Auch die Zahl der Sexualdelikte ist angestiegen. Der Anstieg ist jedoch fast ausschließlich auf die Verschärfung des Sexualstrafrechts zurückzuführen. Fielen 2016 Beleidigungen auf sexueller Grundlage noch unter die sogenannten sonstigen Straftaten, so werden diese nun unter die Sexualdelikte subsumiert. Ferner sind nun auch sexuelle Übergriffe ohne Gewaltanwendung, ganz nach dem Motto „Nein heißt Nein!“, unter Strafe gestellt. Diese gesetzlichen Änderungen erschweren die Vergleichbarkeit der Zahlen mit den Vorjahren.
Denken wir an das vergangene Jahr zurück, wird uns vor allem ein Tag in Erinnerung bleiben. Der 13.06.2017 war ein besonders schmerzlicher Tag für das Polizeipräsidium München, aber auch für jeden einzelnen von uns.
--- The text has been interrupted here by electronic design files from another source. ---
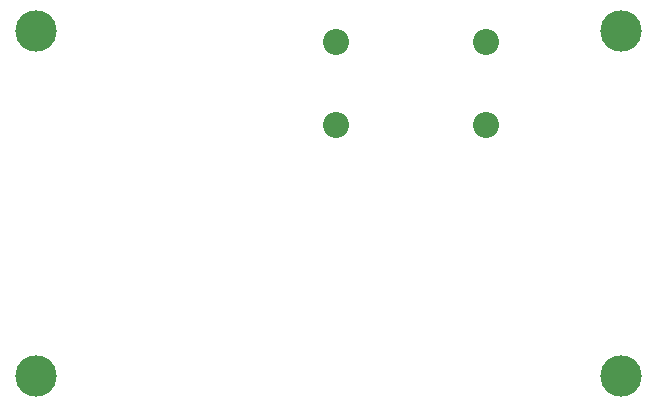
<source format=gbs>
G75*
%MOIN*%
%OFA0B0*%
%FSLAX25Y25*%
%IPPOS*%
%LPD*%
%AMOC8*
5,1,8,0,0,1.08239X$1,22.5*
%
%ADD10C,0.08674*%
%ADD11C,0.13800*%
D10*
X0173333Y0153661D03*
X0173333Y0181220D03*
X0223333Y0181220D03*
X0223333Y0153661D03*
D11*
X0073333Y0070000D03*
X0073333Y0185000D03*
X0268333Y0185000D03*
X0268333Y0070000D03*
M02*

</source>
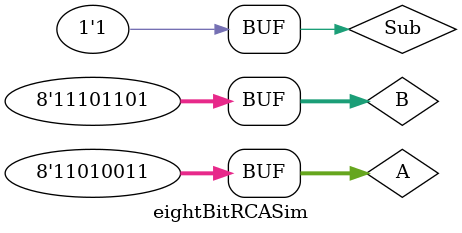
<source format=v>
`timescale 1ns / 1ps


module eightBitRCASim( );

    reg [7:0] A, B;
    reg Sub;
    wire [7:0] Out;
    wire Error;
    
    eightBitRCA UUT(.A(A), .B(B), .Sub(Sub), .Out(Out), .Error(Error));
    
    initial begin
        Sub=0;
        A=8'b00000111;
        B=8'b00110101;
        #10;
        
        B=8'b00111101;
        #10;
       
        B=8'b10111101;
        #10;
        
        B=8'b11101101;
        #10;
        
        A=8'b11010011;
        B=8'b00110101;
        #10;
        
        B=8'b00111101;
        #10;
       
        B=8'b10111101;
        #10;
        
        B=8'b11101101;
        #10;
        
        Sub=1;
        A=8'b00000111;
        B=8'b00110101;
        #10;
        
        B=8'b00111101;
        #10;
       
        B=8'b10111101;
        #10;
        
        B=8'b11101101;
        #10;
        
        A=8'b11010011;
        B=8'b00110101;
        #10;
        
        B=8'b00111101;
        #10;
       
        B=8'b10111101;
        #10;
        
        B=8'b11101101;
        #10;
    end
endmodule

</source>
Auf dramatische Weise wurde uns einmal mehr vor Augen geführt, welche Risiken und Gefahren der Polizeiberuf mit sich bringt. Eine junge Kollegin von uns wurde während einer Routinekontrolle durch einen Schuss in den Kopf lebensgefährlich verletzt. Sie befindet sich mittlerweile in einer Rehaklinik in ihrer Heimat und erhält hier intensive medizinische sowie persönliche Betreuung. Während dieser schrecklichen Stunden, Tage und Wochen hat mich aber vor allem der Zusammenhalt in unserem Verband, die Unterstützung der PI 26 und des Abschnitts Ost, aber auch die Solidarität der Bevölkerung beeindruckt. Auch heute noch erreichen uns Anfragen nach dem Gesundheitszustand und Genesungswünsche für unsere Kollegin. Wir wünschen ihr auf diesem Weg weiterhin alles Gute und bestmögliche Genesung. Zu den Angehörigen werden wir weiter engen Kontakt halten und stehen ihnen jederzeit mit Rat und Tat zur Seite.
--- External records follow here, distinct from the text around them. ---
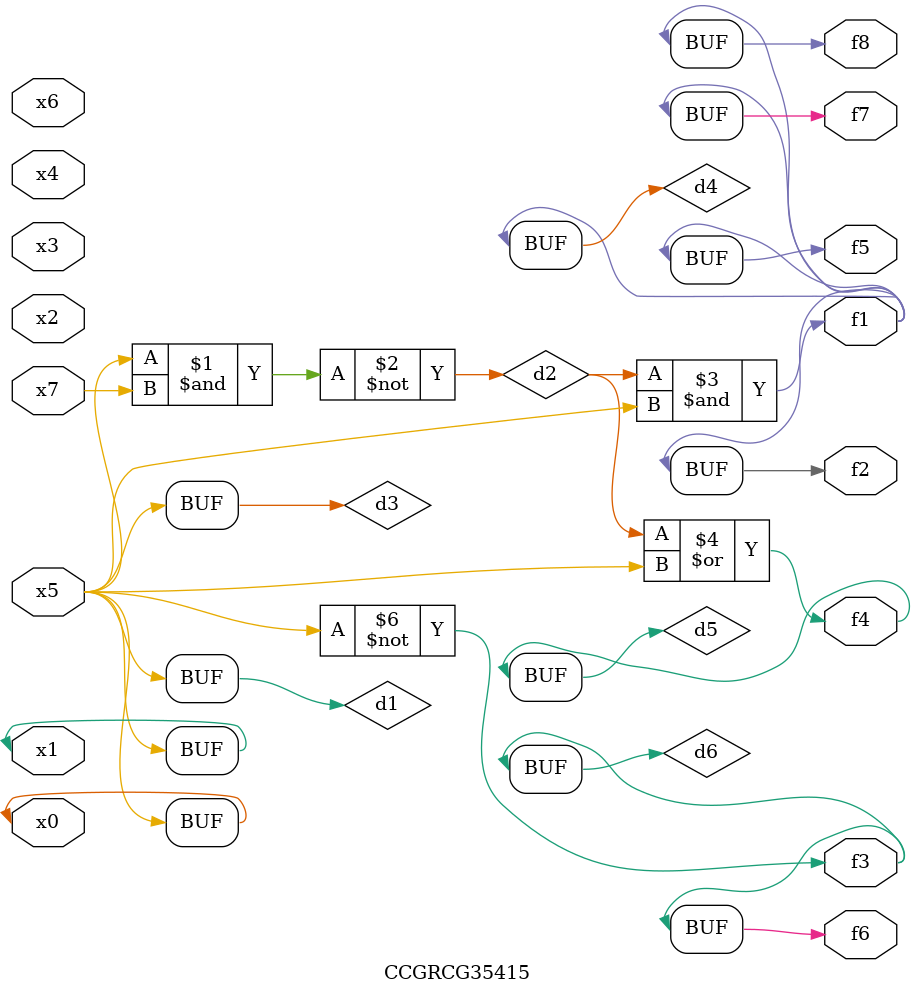
<source format=v>
module CCGRCG35415(
	input x0, x1, x2, x3, x4, x5, x6, x7,
	output f1, f2, f3, f4, f5, f6, f7, f8
);

	wire d1, d2, d3, d4, d5, d6;

	buf (d1, x0, x5);
	nand (d2, x5, x7);
	buf (d3, x0, x1);
	and (d4, d2, d3);
	or (d5, d2, d3);
	nor (d6, d1, d3);
	assign f1 = d4;
	assign f2 = d4;
	assign f3 = d6;
	assign f4 = d5;
	assign f5 = d4;
	assign f6 = d6;
	assign f7 = d4;
	assign f8 = d4;
endmodule

</source>
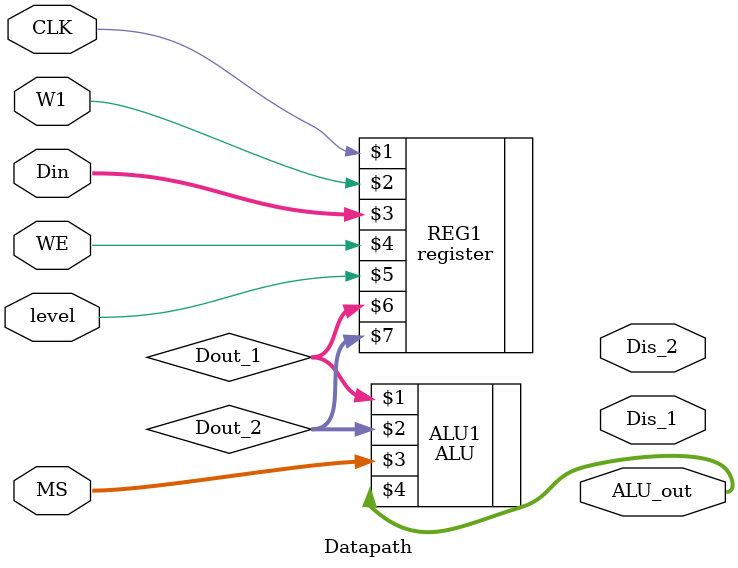
<source format=v>
  
`timescale 1ns / 1ps


module Datapath(CLK, Din, WE, W1, level, MS, ALU_out, Dis_1, Dis_2

    );
    parameter size_data = 16;
    
    input CLK, level;
    input WE; //write enable
    input W1; // location for read-in data
    //input[2:0] num_R1, num_R2;
    input[2:0] MS;
    input[size_data - 1:0] Din;
    output [size_data - 1:0] ALU_out;
    output[3:0] Dis_1, Dis_2;
    wire[size_data - 1:0] Dout_1, Dout_2;
    
    register REG1(CLK, W1, Din, WE, level, Dout_1, Dout_2);
    ALU ALU1(Dout_1, Dout_2, MS, ALU_out);
    
    
endmodule
</source>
Für das bevorstehende Jahr 2018 liegen unsere Schwerpunkte weiter in der Bekämpfung des Wohnungseinbruchdiebstahls, wo wir besonders auf die Hinweise aus der Bevölkerung angewiesen sind. Auch der Ausbau der internationalen Zusammenarbeit liegt uns sehr am Herzen. Denn so wie die Täter weltweit vernetzt sind, so muss es auch die Polizei sein, um grenzüberschreitende Kriminalität erfolgreich bekämpfen zu können. Um unser oberstes Ziel, die Sicherheit Münchens, weiter gewährleisten zu können, verfolgen wir auch 2018 wieder innovative Ansätze zur Kriminalitätsbekämpfung.
So können wir feststellen: München ist auch 2017 noch einmal sicherer geworden. Die Motivation und Einsatzbereitschaft unserer Münchner Polizistinnen und Polizisten ist vorbildlich. So möchte ich mich an dieser Stelle bei all denjenigen bedanken, die ihren täglichen Dienst mit vollem persönlichem Einsatz leisten und dazu beigetragen haben, München noch sicherer zu machen.
Mein Dank gilt natürlich auch allen Bürgerinnen und Bürgern, die uns mit ihrer Wachsamkeit und Hilfsbereitschaft tatkräftig unterstützt haben. Deswegen appelliere ich an Sie, verdächtige Wahrnehmungen und Hinweise schnellstmöglich über 110, dem Polizeinotruf, mitzuteilen, denn mit Ihrer Hilfe tragen Sie dazu bei, dass wir Straftaten verhindern und mögliche Täter festnehmen können.
Und so freue ich mich auch für 2017 wieder sagen zu können, München ist zum 42. Mal Deutscher Meister!!